Content starts

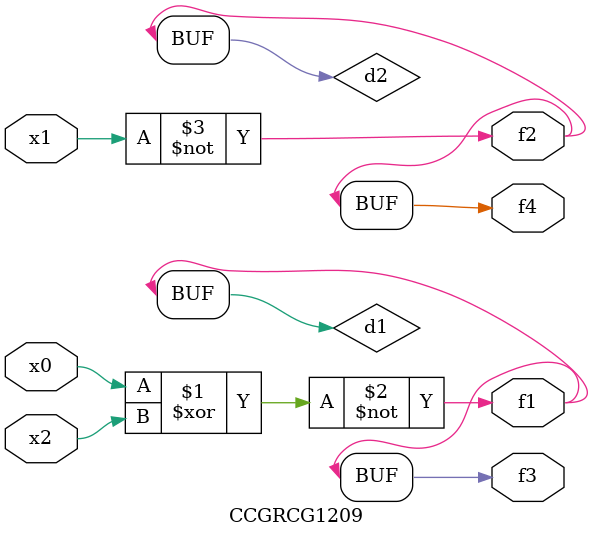
<source format=v>
module CCGRCG1209(
	input x0, x1, x2,
	output f1, f2, f3, f4
);

	wire d1, d2, d3;

	xnor (d1, x0, x2);
	nand (d2, x1);
	nor (d3, x1, x2);
	assign f1 = d1;
	assign f2 = d2;
	assign f3 = d1;
	assign f4 = d2;
endmodule

</source>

Content ends

BRIEF:
All lines above in which the word "assign" occurs should be identified and copied.

TASK RESPONSE:
	assign f1 = d1;
	assign f2 = d2;
	assign f3 = d1;
	assign f4 = d2;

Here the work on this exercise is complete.